Tom Underwood, executive director of the Kentucky Library Association, said a successful outcome by plaintiffs would have a “swift and catastrophic” effect on libraries, including budget refunds that would force branch closures, staff cutbacks, and loss of services around the state.
“Our belief is, the library districts have acted properly under the guidance they were given in 1979,” Underwood told LJ. “I’m very concerned about the potential fallout from these suits.”
Voelker said his clients are not bent on the ruination of libraries, as some have charged, but merely determined to help voters gain more of a voice in the tax rates they pay and seeking redress for years of being charged the incorrect amount. “The issue is, the people have a right to determine how much of a library they want in their community,” Voelker said. “So quit the doom and gloom and take your case to the public.”

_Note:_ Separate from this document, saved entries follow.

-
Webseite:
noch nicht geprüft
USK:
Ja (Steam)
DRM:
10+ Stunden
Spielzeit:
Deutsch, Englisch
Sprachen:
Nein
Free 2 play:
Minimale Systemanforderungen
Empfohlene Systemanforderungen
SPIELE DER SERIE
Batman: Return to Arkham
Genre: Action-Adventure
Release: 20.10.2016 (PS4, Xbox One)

Where do they go from here?
Because the legal arguments in all five cases are so similar, lawyers for the two newly sued districts said they’d prefer to wait and see how the first wave of litigation fares in the appellate stage before going into a courtroom.
Attorney Ben Crittenden, who represents the Anderson Public Library, said the lawsuit was filed in May. No court date has been set, but Crittenden said he is considering asking the judge to hold the case in abeyance until the appeals process in Campbell and Kenton counties has been resolved. “It’s the same issue,” he said.
But that may not be an option. Jeff Mando, attorney for the Montgomery County district, told LJ that the parties in the Montgomery County case are due in court in early September for a discovery conference. (Mando also represents the Campbell County district.)
“I see this case going to the (Kentucky) Supreme Court, no matter what,” said Mando. He told LJ that this summer, in an effort to expedite the appeals process, he petitioned the state Supreme Court to hear the appeal next, bypassing the Court of Appeals, a request Voelker confirmed he did not oppose. But the high court recently denied that motion, leaving the matter in the hands of the appeals court, which has not yet scheduled a hearing.